**Stored items:**

+++

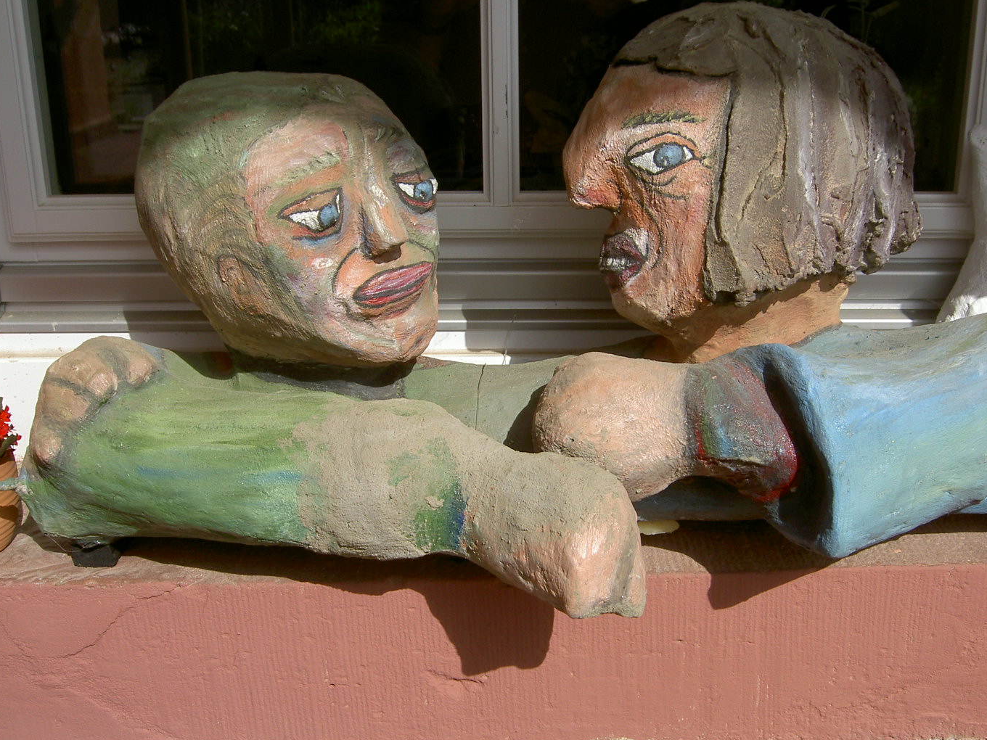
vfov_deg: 36.0
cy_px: 375
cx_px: 548
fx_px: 1141
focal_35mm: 40
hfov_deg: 46.7
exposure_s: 1/500
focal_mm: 5.6
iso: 50
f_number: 4.7
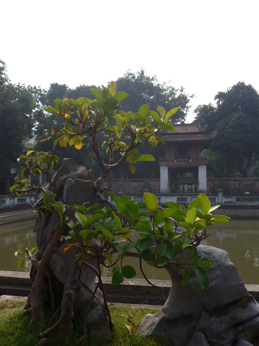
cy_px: 173
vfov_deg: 61.7
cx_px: 130
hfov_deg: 48.2
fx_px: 289
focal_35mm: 29
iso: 80
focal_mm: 6
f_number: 2.8
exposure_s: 1/1000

+++

**Work to complete:** Beginning with the line that holds "focal_35mm: 40", return each line through the end of the records above exactly. Do not include pictures.

**Final answer:**
focal_35mm: 40
hfov_deg: 46.7
exposure_s: 1/500
focal_mm: 5.6
iso: 50
f_number: 4.7
cy_px: 173
vfov_deg: 61.7
cx_px: 130
hfov_deg: 48.2
fx_px: 289
focal_35mm: 29
iso: 80
focal_mm: 6
f_number: 2.8
exposure_s: 1/1000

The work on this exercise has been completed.